Это одна воспитательница спрашивала другую. Фина специально после этого зашла в группу, чтобы воспитательницы видели ее. Она думала смутить их, но воспы только холодно поздоровались.
– Как зовут того мальчика? – спросила Фина сына по дороге домой. – О котором ваши воспитательницы говорили, когда я зашла.
– Денис, но его так мало кто называет, – не понимая, зачем мама спрашивает, ответил Ханнес.
– Сынок. Я хочу тебя попросить: всегда зови Дениса по имени, и никак по-другому. Это очень важно, – ласково сказала Фина. – Я не спрашиваю, как ты называл его вчера, мне важно, чтобы ты впредь Дениса звал только по имени.
– Я его почти всегда так звал, – удивился просьбе мамы Ханнес.
– Ну вот и хорошо. Вот и зови дальше, – обняла одной рукой сына Фина. – А кто этого мальчика приводит и забирает?
– Мама приводит. А приходит за ним бабушка или папа.
– Как ты думаешь, они любят его?
– Да, – снова удивившись словам мамы, ответил Ханнес.
– Почему ты так думаешь?
– Маме грустно, когда она оставляет Дениса и уходит. А папе и бабушке его жалко, – подумав, ответил Ханнес.
– Ну вот, видишь. Даже у самого, как всем кажется, нелюбимого у вас человечка – есть люди, которые его любят. И, приводя его в сад, мама волнуется – не обидит ли кто ее мальчика, не сделает ли ему больно? И мама будет переживать за сына, чувствовать его боль, его обиду сильнее его самого.
– Откуда ты это знаешь? – глаза Ханнеса стали большими.
– Я ведь тоже мама, – наклонившись к нему, произнесла Фина.
– Мама, для чего мы живем? – Ханнес только что пришел из сада и сидел на кухне за столом в ожидании ужина.
– Откуда такой взрослый вопрос? – от неожиданности Фина повернулась к сыну с кастрюлей и тарелкой в руках.
Она еще в саду увидела, что сын о чем-то думает, но решила подождать, пока Ханнес сам расскажет. Фине казалось – сын просто пытается подобрать нужные слова, чтобы она его поняла.
– В детском саду нам сказали, что мы живем, чтобы служить отечеству, – объяснил Ханнес, зажав в руке ложку.

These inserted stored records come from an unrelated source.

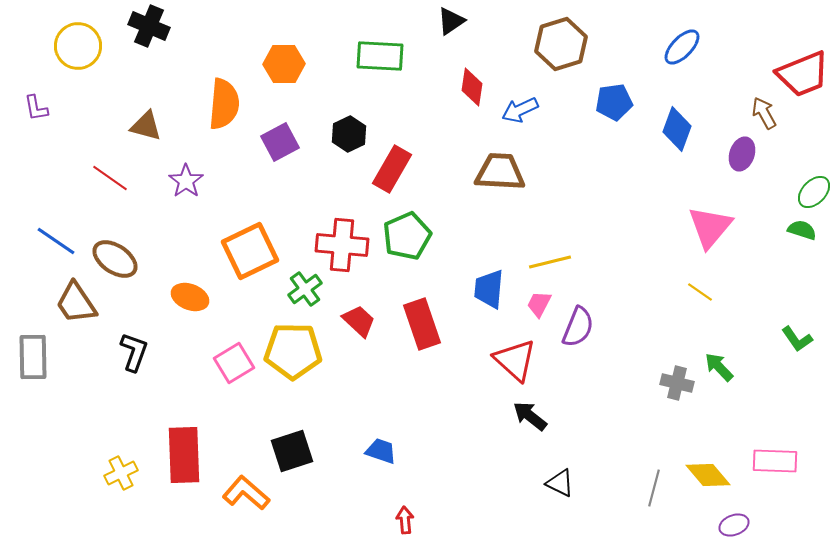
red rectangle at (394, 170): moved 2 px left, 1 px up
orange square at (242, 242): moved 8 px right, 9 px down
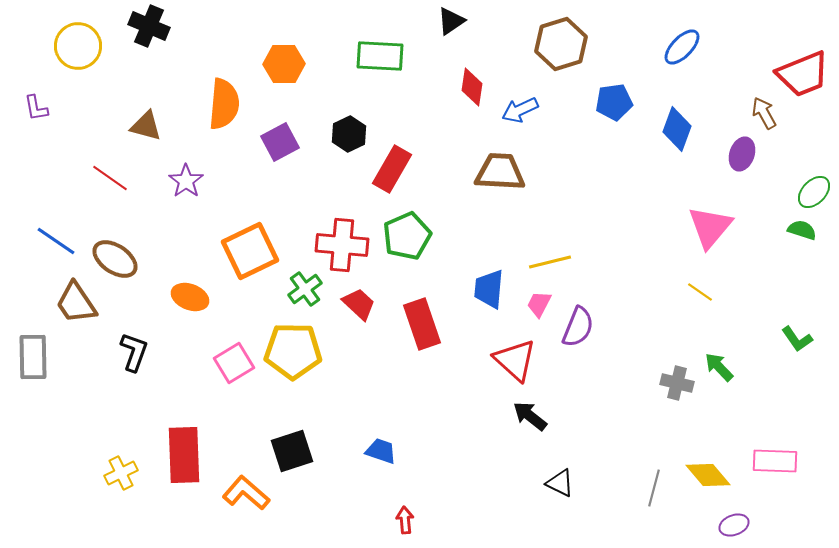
red trapezoid at (359, 321): moved 17 px up
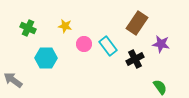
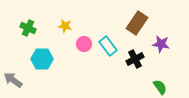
cyan hexagon: moved 4 px left, 1 px down
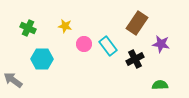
green semicircle: moved 2 px up; rotated 56 degrees counterclockwise
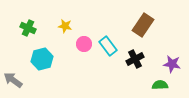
brown rectangle: moved 6 px right, 2 px down
purple star: moved 11 px right, 20 px down
cyan hexagon: rotated 15 degrees counterclockwise
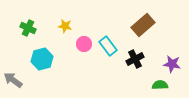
brown rectangle: rotated 15 degrees clockwise
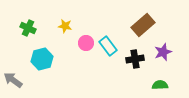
pink circle: moved 2 px right, 1 px up
black cross: rotated 18 degrees clockwise
purple star: moved 9 px left, 12 px up; rotated 30 degrees counterclockwise
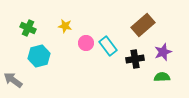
cyan hexagon: moved 3 px left, 3 px up
green semicircle: moved 2 px right, 8 px up
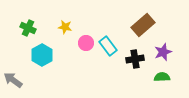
yellow star: moved 1 px down
cyan hexagon: moved 3 px right, 1 px up; rotated 15 degrees counterclockwise
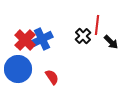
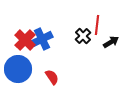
black arrow: rotated 77 degrees counterclockwise
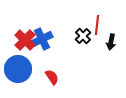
black arrow: rotated 133 degrees clockwise
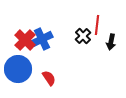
red semicircle: moved 3 px left, 1 px down
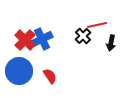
red line: rotated 72 degrees clockwise
black arrow: moved 1 px down
blue circle: moved 1 px right, 2 px down
red semicircle: moved 1 px right, 2 px up
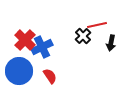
blue cross: moved 8 px down
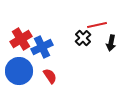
black cross: moved 2 px down
red cross: moved 4 px left, 1 px up; rotated 15 degrees clockwise
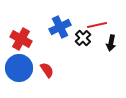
red cross: rotated 30 degrees counterclockwise
blue cross: moved 18 px right, 20 px up
blue circle: moved 3 px up
red semicircle: moved 3 px left, 6 px up
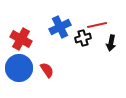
black cross: rotated 28 degrees clockwise
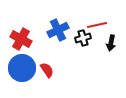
blue cross: moved 2 px left, 3 px down
blue circle: moved 3 px right
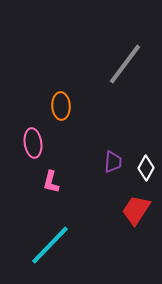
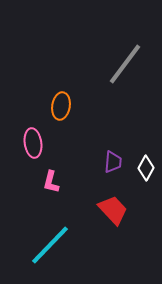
orange ellipse: rotated 12 degrees clockwise
red trapezoid: moved 23 px left; rotated 104 degrees clockwise
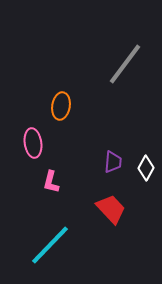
red trapezoid: moved 2 px left, 1 px up
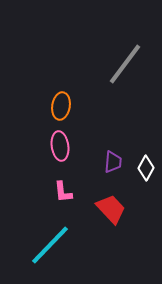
pink ellipse: moved 27 px right, 3 px down
pink L-shape: moved 12 px right, 10 px down; rotated 20 degrees counterclockwise
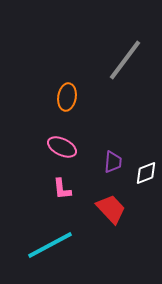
gray line: moved 4 px up
orange ellipse: moved 6 px right, 9 px up
pink ellipse: moved 2 px right, 1 px down; rotated 56 degrees counterclockwise
white diamond: moved 5 px down; rotated 40 degrees clockwise
pink L-shape: moved 1 px left, 3 px up
cyan line: rotated 18 degrees clockwise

Фина наложила сыну кашу, поставила ему тарелку, дала хлеб и села рядом.
– Кто вам такое сказал?
– Приходил военный. В форме и с медалями, – ответил сын, не отрываясь от каши.

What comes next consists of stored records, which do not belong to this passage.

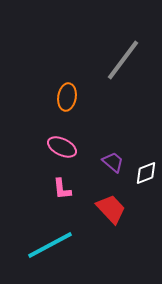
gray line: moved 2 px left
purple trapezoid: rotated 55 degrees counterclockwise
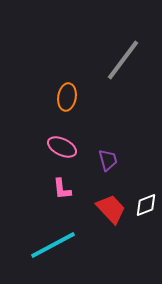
purple trapezoid: moved 5 px left, 2 px up; rotated 35 degrees clockwise
white diamond: moved 32 px down
cyan line: moved 3 px right
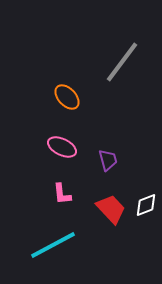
gray line: moved 1 px left, 2 px down
orange ellipse: rotated 52 degrees counterclockwise
pink L-shape: moved 5 px down
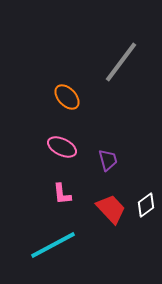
gray line: moved 1 px left
white diamond: rotated 15 degrees counterclockwise
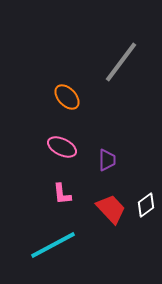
purple trapezoid: moved 1 px left; rotated 15 degrees clockwise
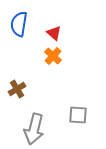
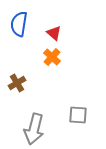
orange cross: moved 1 px left, 1 px down
brown cross: moved 6 px up
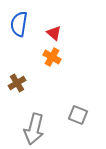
orange cross: rotated 12 degrees counterclockwise
gray square: rotated 18 degrees clockwise
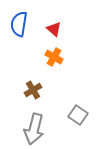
red triangle: moved 4 px up
orange cross: moved 2 px right
brown cross: moved 16 px right, 7 px down
gray square: rotated 12 degrees clockwise
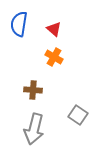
brown cross: rotated 36 degrees clockwise
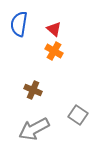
orange cross: moved 6 px up
brown cross: rotated 18 degrees clockwise
gray arrow: rotated 48 degrees clockwise
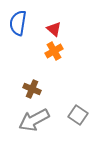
blue semicircle: moved 1 px left, 1 px up
orange cross: rotated 30 degrees clockwise
brown cross: moved 1 px left, 1 px up
gray arrow: moved 9 px up
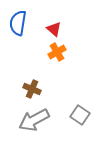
orange cross: moved 3 px right, 1 px down
gray square: moved 2 px right
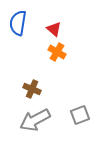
orange cross: rotated 30 degrees counterclockwise
gray square: rotated 36 degrees clockwise
gray arrow: moved 1 px right
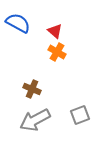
blue semicircle: rotated 110 degrees clockwise
red triangle: moved 1 px right, 2 px down
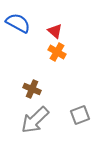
gray arrow: rotated 16 degrees counterclockwise
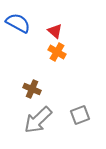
gray arrow: moved 3 px right
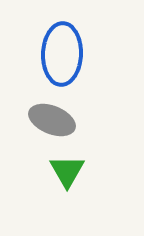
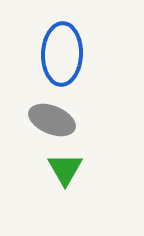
green triangle: moved 2 px left, 2 px up
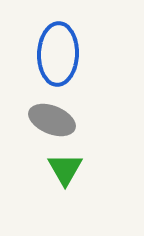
blue ellipse: moved 4 px left
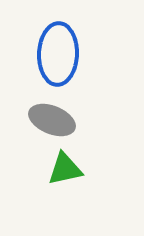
green triangle: rotated 48 degrees clockwise
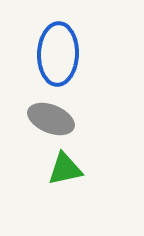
gray ellipse: moved 1 px left, 1 px up
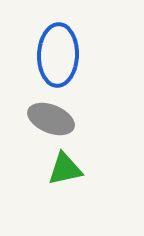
blue ellipse: moved 1 px down
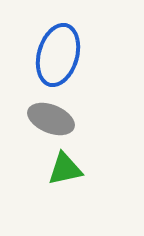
blue ellipse: rotated 14 degrees clockwise
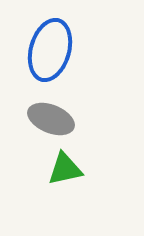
blue ellipse: moved 8 px left, 5 px up
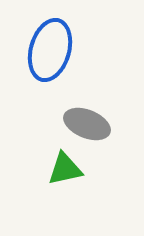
gray ellipse: moved 36 px right, 5 px down
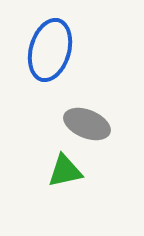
green triangle: moved 2 px down
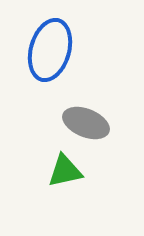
gray ellipse: moved 1 px left, 1 px up
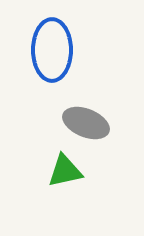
blue ellipse: moved 2 px right; rotated 16 degrees counterclockwise
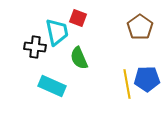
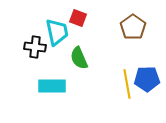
brown pentagon: moved 7 px left
cyan rectangle: rotated 24 degrees counterclockwise
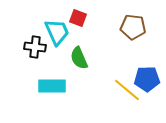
brown pentagon: rotated 30 degrees counterclockwise
cyan trapezoid: rotated 12 degrees counterclockwise
yellow line: moved 6 px down; rotated 40 degrees counterclockwise
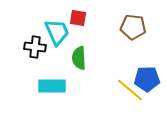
red square: rotated 12 degrees counterclockwise
green semicircle: rotated 20 degrees clockwise
yellow line: moved 3 px right
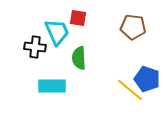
blue pentagon: rotated 20 degrees clockwise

– Ты бы взял ложку правильно, – предложила Фина. – Вам в саду так разрешают ее держать?
– В саду нет. А здесь можно? – Ханнес поднял на мать глаза от тарелки.
– Можно, – кивнула Фина.
Глядя, как сын ест, она вспоминала большие сумки, с которыми выходили с работы домой детсадовские поварихи. У нее в детском доме было точно так же.
– Мам, ну скажи, – остановив ложку над тарелкой, повернул к ней голову Ханнес.
Брови Фины нахмурились, взгляд остановился на узоре клеенки стола. Подумав, Фина посмотрела на сына.
– Я думаю, что мы живем для того, чтобы оставить о себе память. Своими делами, своими поступками. Своими открытиями, изобретениями, книгами. Или своими детьми, – Фина улыбнулась краешком рта, ее ладонь мягко легла на держащую хлеб руку Ханнеса.
Вдруг лицо матери стало серьезным.
– И лучше не оставить о себе вообще никакой памяти, чем стать виновником гибели даже одного человека. Как будут вспоминать о том, после кого остались матери, у которых отняли детей?
Ханнесу показалось, что мама это сказала не ему, а кому-то другому. Он даже поглядел по сторонам, но больше никого не было.
– Мам, а кому ты это сказала?
Фина подняла Ханнеса на руки, посадила себе на колени. Она погладила сына по голове, обняла и начала тихо качать.